夕日が沈み、辺りが暗くなってくる時間帯のことだった。
――しかし、ここはどこだ?
私は駅の周囲を見渡した。
薄暗くなった周囲には田畑と山が見えるばかりで、他には何もない。
寝過ごして普段降りる駅を通り過ぎたにしては、これはおかしい。
なぜなら、私の乗っている路線はこんな周囲を山と田畑に囲まれた田舎を通っている路線ではなかったからだ。いや、場所によってはあるのかもしれないが、少し寝過ごしたところでこんな田舎まで来るとは思えない。

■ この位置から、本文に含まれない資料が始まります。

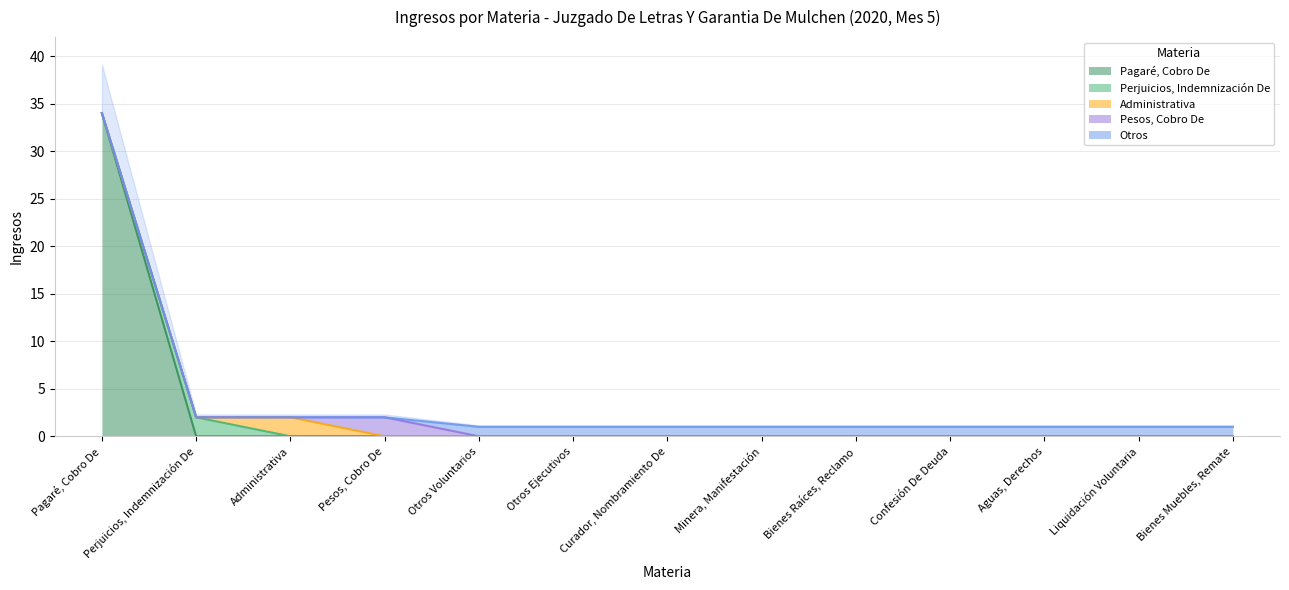

What are all the series names shown in the legend?

Pagaré, Cobro De, Perjuicios, Indemnización De, Administrativa, Pesos, Cobro De, Otros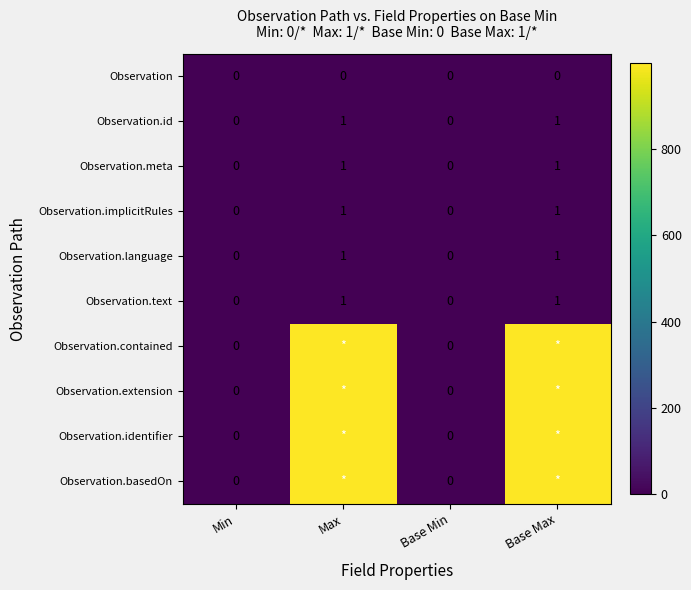

Which has a higher value, Min or Base Max?

Min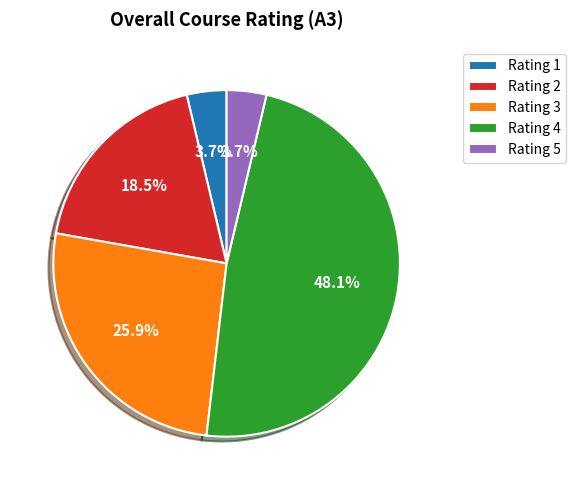

Do Rating 3 and Rating 5 together represent more than half of the pie?

No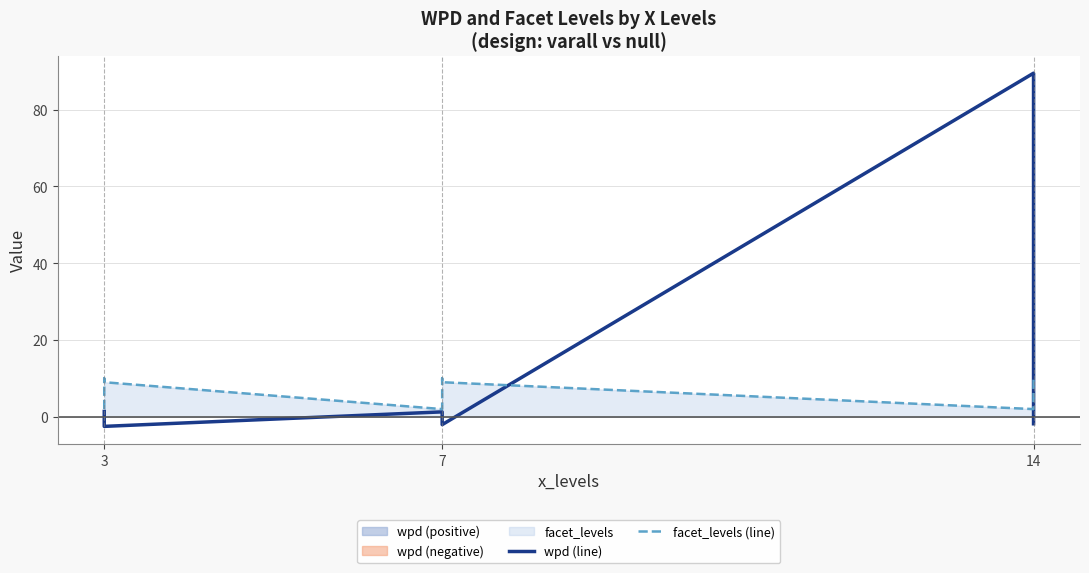

What are all the series names shown in the legend?

wpd (line), facet_levels (line)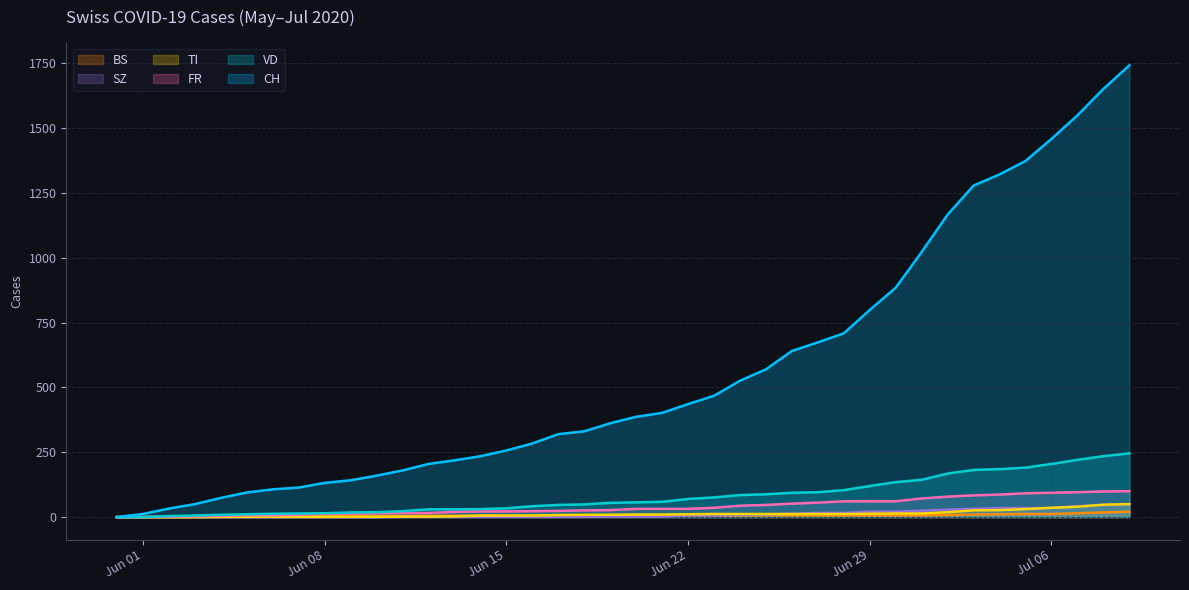

What are all the series names shown in the legend?

BS, SZ, TI, FR, VD, CH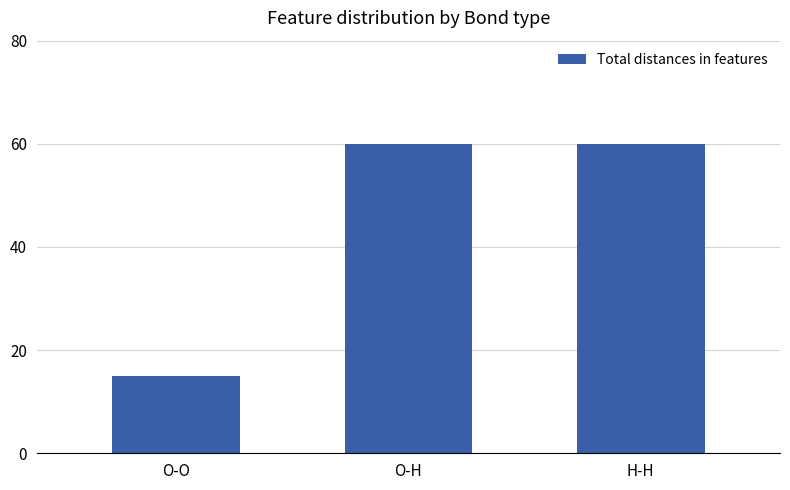

Is it true that the value at O-H is 22?

False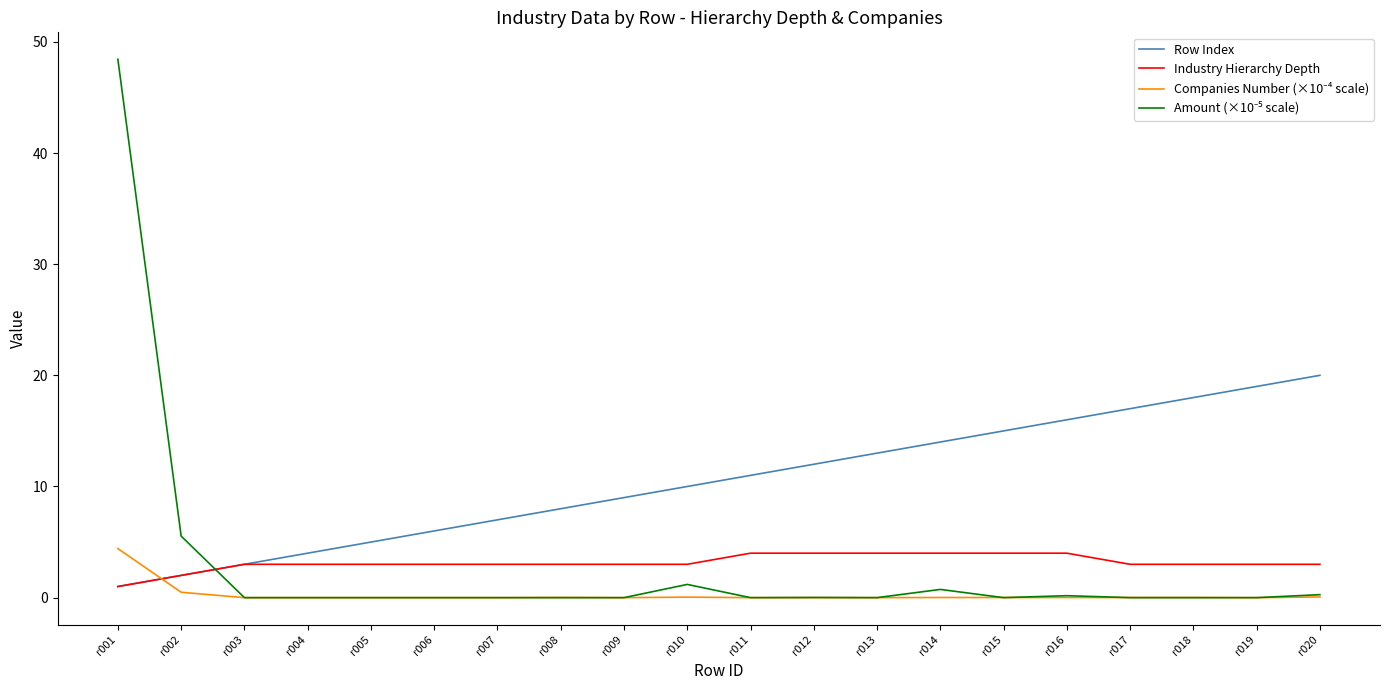

Is the value of Row Index at r015 greater than the value of Industry Hierarchy Depth at r001?

Yes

私はふと、うっとおしいと普段は思っていた圧迫感のあるビル群が懐かしく思えてきた。人間は慣れた環境に安堵感を覚えるものらしい。
駅名の看板には「きするぎ」と書かれている。
――「きするぎ」? 「きさらぎ」でなくて?
きさらぎ駅の話は知っていた。かつてインターネット上で流行った都市伝説に出てくる架空の駅。そこはあの世とこの世の境だとも言われていた。
「おめえ、どこから来たんだ?」
振り向くと、小さな男の子の姿があった。
「それが、分からないんだ。普段乗っている電車に乗っていただけなのに――」
私は男の子に詳細を話した。男の子は黙ってそれを聞いていた。
「ところで、この『きするぎ』駅とはどこなんだ? きさらぎ駅なら聞いたことがあるが……」
私は思っていた疑問を口にした。
「ここは、きさらぎ駅が噂話になって……それが言い間違えられて生まれた場所だ」
「は?」
「きさらぎ駅も、最初は無かった。皆噂するもんだから、こうしてできちまった」
私は男の子の話がよく分からなかった。
「ちょっと待ってくれ……つまり噂話から、架空の駅ができたと?」
「まあ、平たく言えばそういうことだ。現実から噂話が生まれることもあれば、逆に噂話から現実が生まれることもあるんだ」
そんなことがありえるだろうか?
私の思考は少しの間停止していた。
その間にも、男の子は話し続けた。
「でも、このきするぎ駅はまだできてから間が無いし、安定してないからもうすぐ消える」
男の子がそういう間にも、周囲の景色がぼやけていく。
気が付くと、いつも私が降りる駅のホームだった。
周囲の喧騒が、今日に限っては心地好かった。
私は男の子の言葉をぼんやりと反芻していた。
――噂話から現実が生まれることもある。なら、無から有が生まれるということか……。
電車がホームに入ってきて、音を立てて止まった。
今この瞬間にも、他愛のない噂話から何かが生まれているのかもしれなかった。